Ladysmith Black Mambazo

Thank you for your interest in Ladysmith Black Mambazo! This concert has sold out due to high demand. If you’d like to be put on the waitlist, please call our Box Office at 858.459.3728.

FRIDAY, MARCH 22, 2024 · 7:30 PM

LADYSMITH BLACK MAMBAZO

THE BAKER-BAUM CONCERT HALL

 

Called by the late President Nelson Mandela “South Africa’s Cultural Ambassadors to the World,” the all-male choral group Ladysmith Black Mambazo came to international prominence after singing with Paul Simon on his smash hit 1986 album Graceland. They have become internationally famous and have won multiple awards, including five GRAMMYs, and received more GRAMMY Award nominations (19) than any World Music group in the history of recorded music. More than 60 years after their creation, the current members of Ladysmith Black Mambazo continue to live out the group’s mission of bringing peace and harmony to the world through musical performance of the highest quality.

 

2023 marks the 63rd anniversary of Joseph Shabalala forming Ladysmith Black Mambazo. During the dark years of South African Apartheid, Ladysmith Black Mambazo followed a path of peaceful protest through songs of hope and love. When Nelson Mandela was released from prison, in 1990, he said that Ladysmith Black Mambazo’s music was a powerful message of peace that he listened to while in jail. When Mandela was awarded the Nobel Peace Prize, in 1993, he asked the group to join him at the ceremony.

The group sings a traditional music style called isicathamiya (is-cot-a-mee-ya), which developed in the mines of South Africa. It was there that black workers were taken to work far away from their homes and families. Poorly housed and paid, the mine workers would entertain themselves, after a six-day work week, by singing songs into the wee hours on Saturday night and Sunday. When the miners returned to their homes, this musical tradition returned with them.

◆ PROVIDED DATA
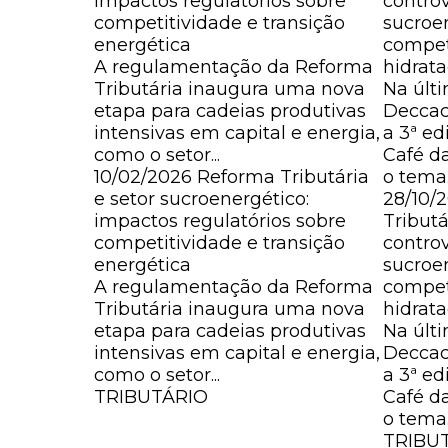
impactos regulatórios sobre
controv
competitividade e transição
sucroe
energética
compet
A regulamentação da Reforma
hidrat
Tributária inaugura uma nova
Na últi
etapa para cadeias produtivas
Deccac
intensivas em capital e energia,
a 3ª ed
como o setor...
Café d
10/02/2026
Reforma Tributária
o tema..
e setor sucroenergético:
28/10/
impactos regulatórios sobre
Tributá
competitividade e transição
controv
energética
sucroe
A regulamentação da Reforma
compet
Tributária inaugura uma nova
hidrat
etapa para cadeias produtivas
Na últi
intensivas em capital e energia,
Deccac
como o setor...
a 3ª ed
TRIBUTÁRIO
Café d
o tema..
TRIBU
==
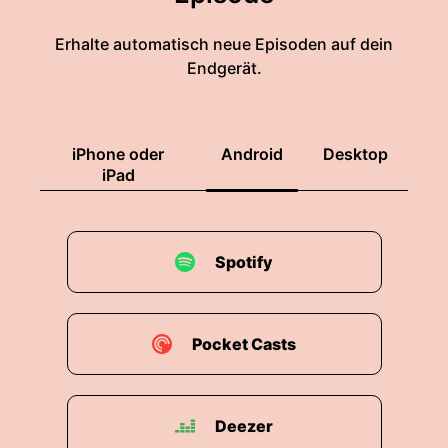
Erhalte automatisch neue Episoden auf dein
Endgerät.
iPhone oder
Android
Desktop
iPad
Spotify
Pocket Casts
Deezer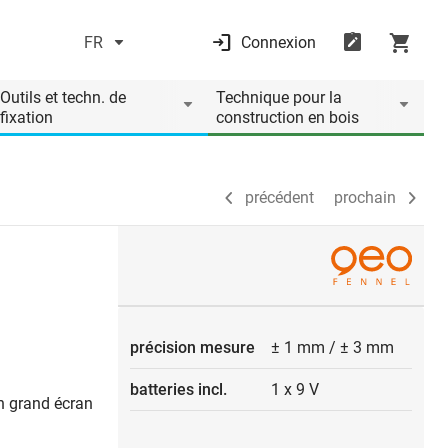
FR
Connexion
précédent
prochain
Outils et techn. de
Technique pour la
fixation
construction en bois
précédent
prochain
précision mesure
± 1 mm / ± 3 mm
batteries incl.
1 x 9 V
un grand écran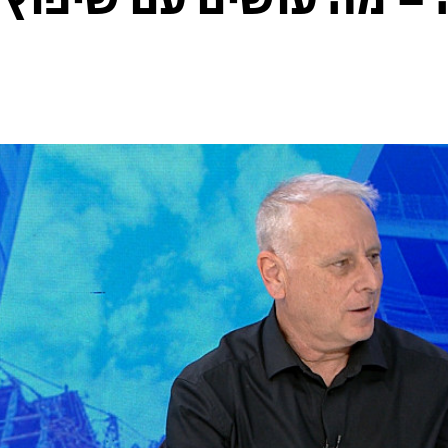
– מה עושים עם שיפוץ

◆ USING THE INFORMATION
1. Using the Ladysmith Black Mambazo text, explain in one to three sentences how isicathamiya singing got from the mines of South Africa to the workers' home communities.
2. Write what comes next in the Ladysmith Black Mambazo text, starting after its last sentence.

◆ ANSWERS BY TASK
1. Black workers had been taken to the mines far from their homes and families, and they entertained themselves there by singing after their six-day work week. When the miners returned home, they brought the singing tradition with them.

2.
In the mid-1980s, American singer/songwriter Paul Simon famously visited South Africa and incorporated the group’s rich harmonies into his renowned Graceland album—a landmark recording considered seminal in introducing World Music to mainstream audiences. This brought the group to the attention of music lovers all over the world, the beginning of a global musical career that shows no sign of ending.

After leading his group for over 50 years, Joseph Shabalala retired in 2014, handing the leadership to his three sons, Thulani, Sibongiseni, and Thamsanqa Shabalala. Having joined their father’s group in 1993, their many years of training had prepared them in ways no others could be trained. Now, carrying their father’s dream into the future, the Shabalala Family continues the group’s success for the world to hear.

Ladysmith Black Mambazo is Thulani Shabalala, Sibongiseni Shabalala, Thamsanqa Shabalala, Msizi Shabalala, Albert Mazibuko, Abednego Mazibuko, Mfanafuthi Dlamini, Pius Shezi, and Sabelo Mthembu.